* _Source text_
☆ ☆ ☆ ☆ ☆
Many cameras and smartphones have been recalled over the years, not just for over-active batteries, but Samsung’s mishandling of the latter stages of its Galaxy Note 7 recall will probably go down in history as one of the most damaging recalls yet seen.
Samsung’s Galaxy Note 7 went on sale in 10 countries, including the US, on 19 August. A little under two months later, the company is shipping impressively multi-layered fire-proof boxes and gloves out to customers to send them back and has halted production of the units to the background music of its share price falling off a cliff and wiping $19bn off its value.
All of which must be a bitter turn of events for it after it was praised so highly for its initial global product recall of 2.5m phones on 2 September. The problems were blamed on a batch of batteries from one particular supplier. These were replaced, and by the 29 September the company confidently asserted that over 1m users worldwide were already using the Note 7s with the safe battery installed.
Only then, five replacements caught fire in early October (including one which caused a Southwest Airlines plane in the US to be evacuated after one ignited on board) and the company dithered. That is where its reputation has even damaged, possibly irreversibly. There was about 48 hours (aka an eternity in a world of social media and 24/7 news outlets) when nothing decisive was done and then everyone realised that it had committed the previous sin of not only getting it wrong once, but twice. And, what was perhaps worse, it still didn't know what the root cause of the problem was — despite trying very hard it’s not been able to replicate the problem in its own labs.
☆ ☆ ☆ ☆ ☆
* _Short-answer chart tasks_
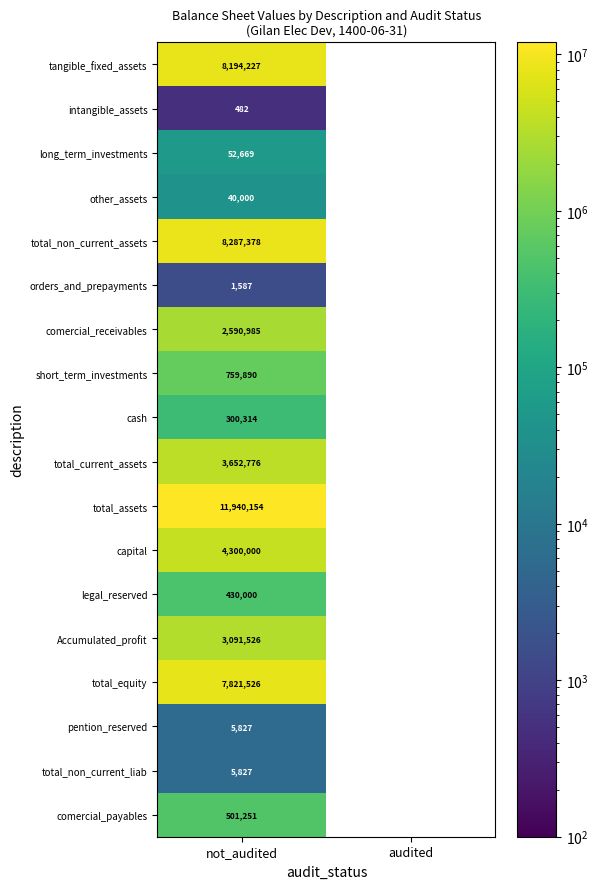

Between audited and not_audited, which is larger?

not_audited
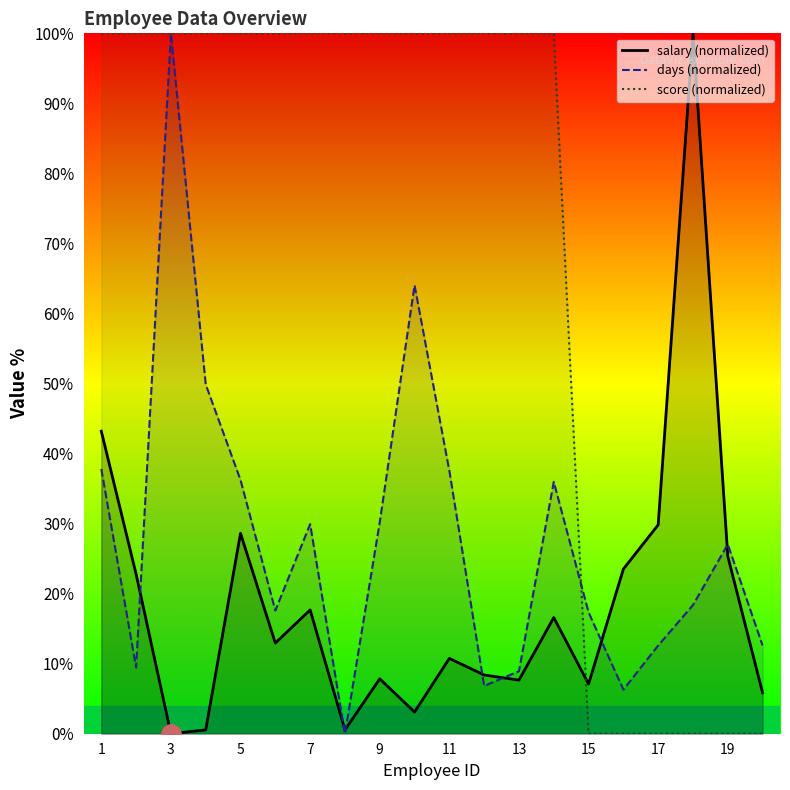

What is the value of the score (normalized) point at the 4th from the left?

100.0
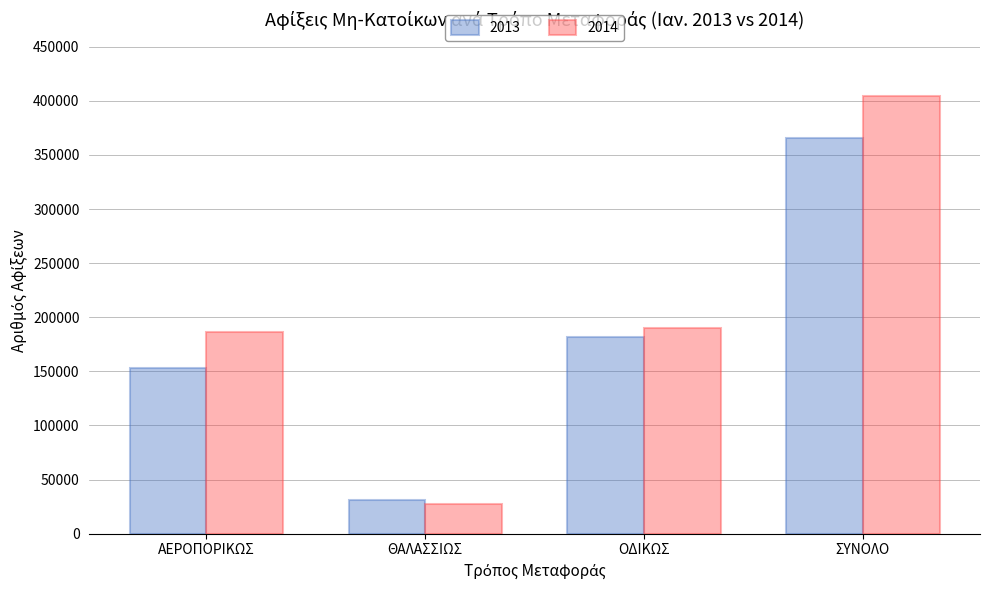

What are all the series names shown in the legend?

2013, 2014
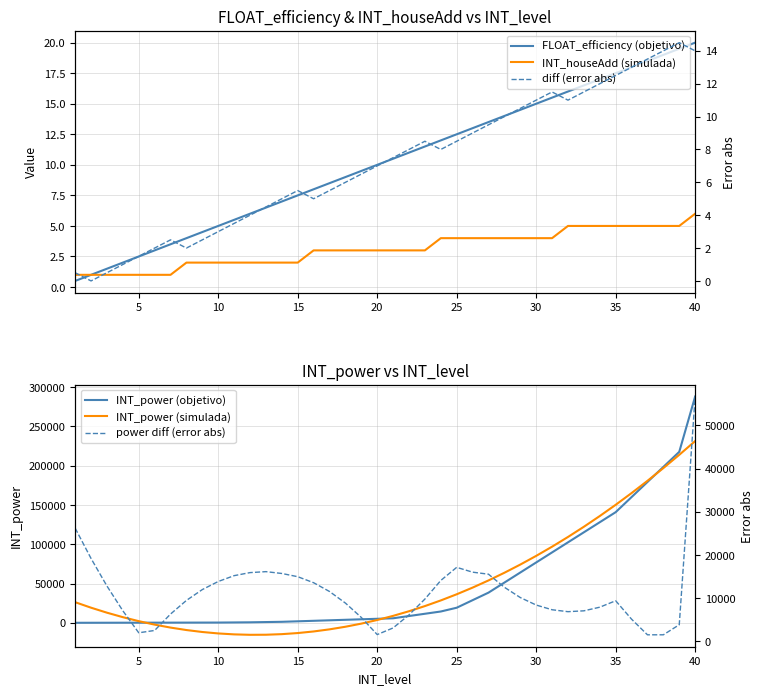

How many values in the FLOAT_efficiency (objetivo) series are below 10?

19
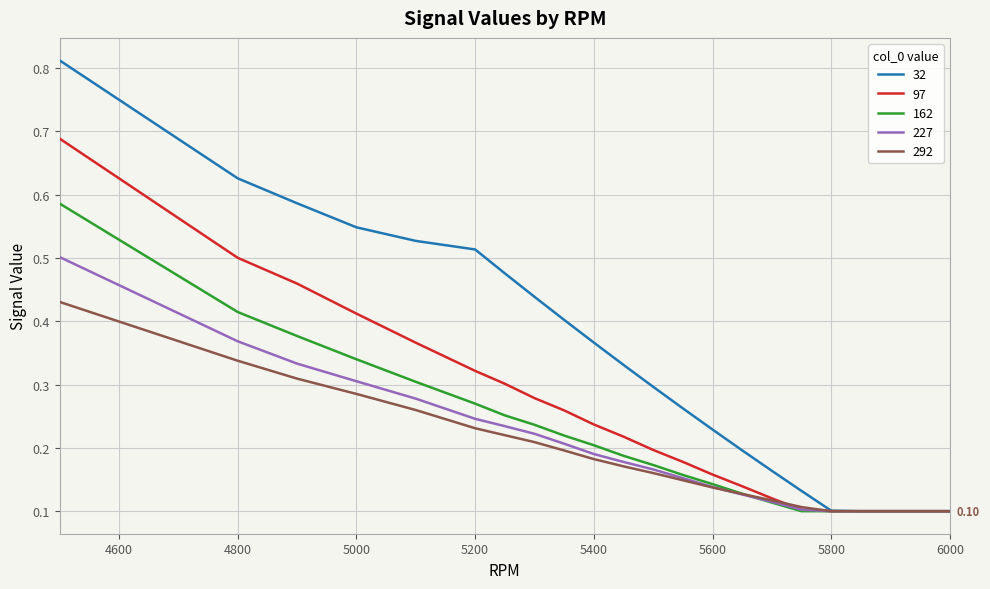

Which series has the widest spread of values?

32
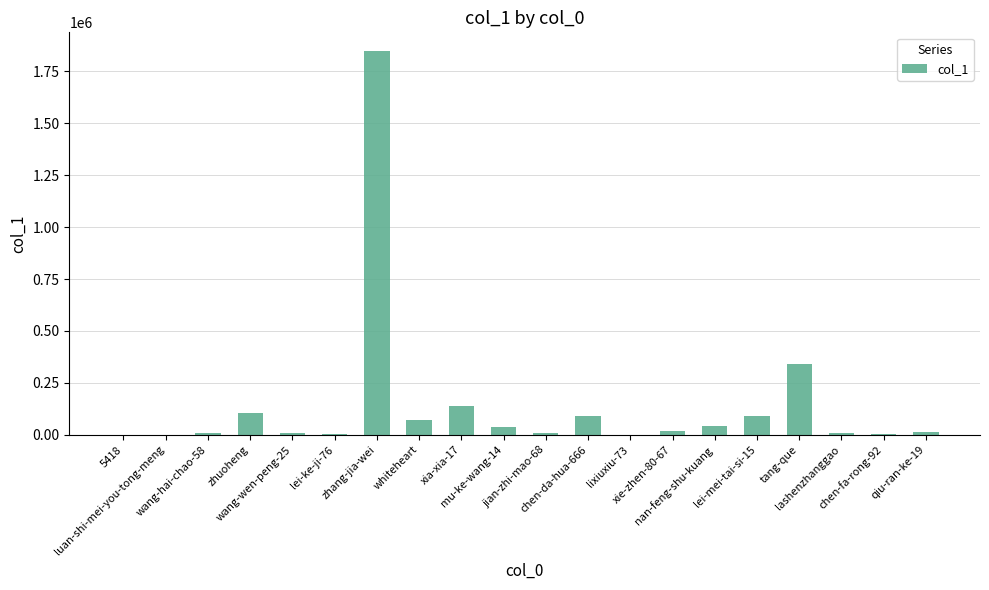

What is the greatest value displayed?

1845597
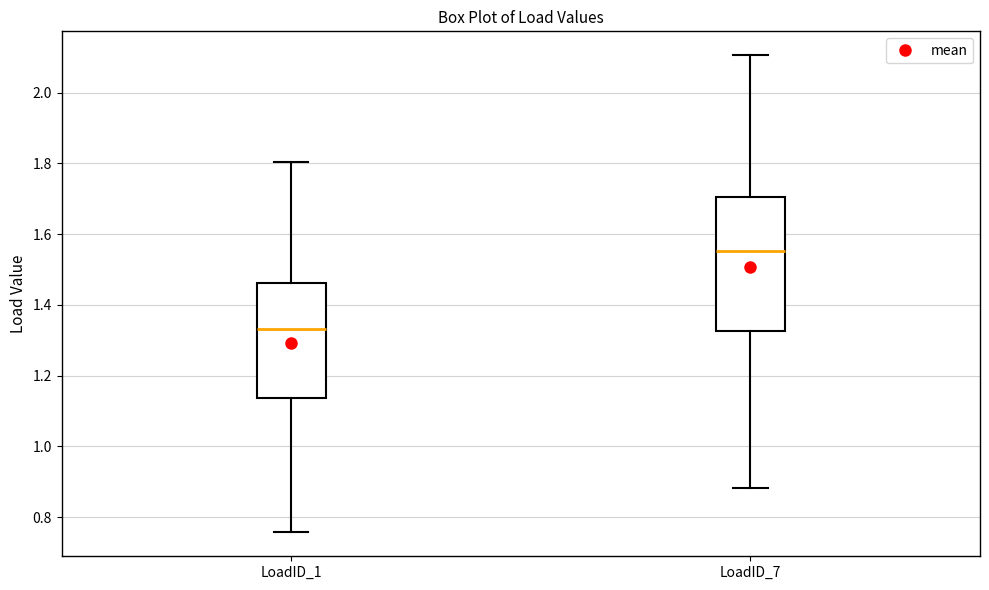

Where does the median line of the box for LoadID_7 sit on the y-axis? The values are not printed on the chart, so give them approximately, as read against the axis.

1.56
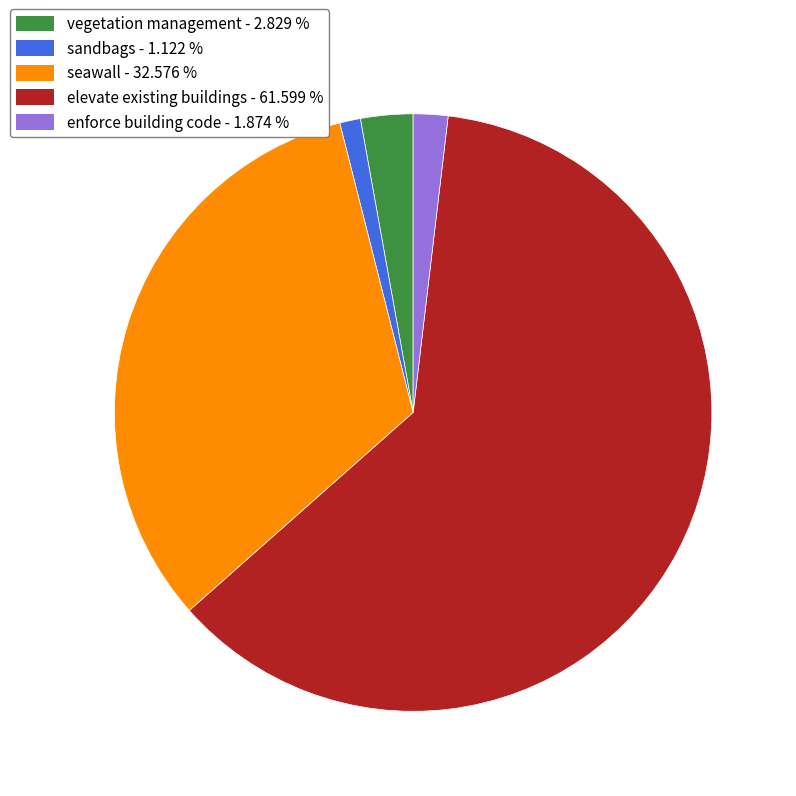

Is there a majority slice in this chart?

Yes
☆ ☆ ☆ ☆ ☆
* _Job_
According to the Galaxy Note 7 recall article, how many phones did Samsung's initial global recall on 2 September cover? The listing has no role here.

* _Result of the exercise_
2.5 million phones.